At this juncture, many ask how much of the exemplary growth of six per cent in GDP recorded last year was due to the export of goods and not predominantly due to a hike in domestic consumption. The answer is that it was the latter that contributed the lion’s share of GDP growth. This prosperity is headed by the Finance Ministry, which made a serendipitous switch to a Keynesian policy that resulted in considerable funds being allocated to large infrastructural road projects and higher welfare subsidies, in addition to a new electricity plant running on LNG.
The feel-good factor encouraged unprecedented capital investment by the private sector in luxury construction projects. On the education front, we note how MCAST and the University are eager to work closely with industry and this is yielding results.
MCAST has reached a high standard in teaching technical subjects and proudly reported hundreds of graduates enriched with quality diplomas and degrees. It has revived apprenticeship schemes in various technical areas and is also making steady progress in respect of vocational courses as a catch-all for early school leavers.

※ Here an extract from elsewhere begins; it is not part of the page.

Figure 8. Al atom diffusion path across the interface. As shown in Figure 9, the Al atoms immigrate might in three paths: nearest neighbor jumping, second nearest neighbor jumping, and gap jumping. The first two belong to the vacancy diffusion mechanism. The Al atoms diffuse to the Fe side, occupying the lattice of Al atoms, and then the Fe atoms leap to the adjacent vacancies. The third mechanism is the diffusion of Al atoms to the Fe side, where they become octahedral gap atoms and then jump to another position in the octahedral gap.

Still, however, we clamour for a higher number of trained workers with skills involving science, engineering and maths (STEM), as the facts show that we have not yet achieved our targets. It is true that we invest millions in education – from kindergarten to tertiary levels – and yet we still have some way to go to solve the skill mismatch in particular sectors – such as Igaming, Fintech and Life Sciences. Indeed, one acknowledges the advantages of a paradigm shift in Malta Enterprise’s policy to provide custom-built factories. The recent building of more custom-made factories such as the extension of PlayMobil, Lufthansa Engineering and Crane Currency speaks volumes on this positive aspect.
It goes without saying that modern, large-scale manufacturing survives competition due to the use of robots and automation. Malta Enterprise helps directly in reviving manufacturing prowess, as the sector is seen to be more resilient to the fledging financial services sector (lately under water due to adverse MoneyVal comments in its recent report).
This begs the question as to whether the government-induced PPI policy is working. Should the government continue to attract interest from international public institutions/utilities by entering into Public Private Partnerships (PPI)? Last year, we read about the collapse in the UK of Carillion (the second largest contractor and health services provider) which entered into a private public initiative scheme – regrettably propelling it into a legacy of a debt.
This PPI routine was popular in Britain in order to attract fat-cat investors to run big spending departments such as roads construction, healthcare and schools. The policy was in vogue at a time when overcrowded public hospitals in the UK necessitated huge expenditure at a time when austerity measures were de rigueur.
The smart antidote on the part of the Conservatives was not to burden the country with debt in order to manage new hospitals but to sub-contract such onerous projects to the private sector. As can be expected, due to creeping inflation in the cost of medicines, health services in the UK – which were procured at cutthroat prices – saw the private sector sweat under rising costs. Such losses could not be relieved due to fixed rate contracts. This sent Carillion running penniless into the arms of the liquidator.
Back home, the state has suffered heavy losses as a result of signing the ill-fated Vitals Health Scheme (mysteriously waived to Steward Care US) which was a PPI intended to run and renovate three major public hospitals.
On a positive note, we will prosper – provided that we bite the bullet and pay more attention to the way in which PPI are fine-tuned and adequately monitored towards achieving KPI aided by programmed research and development.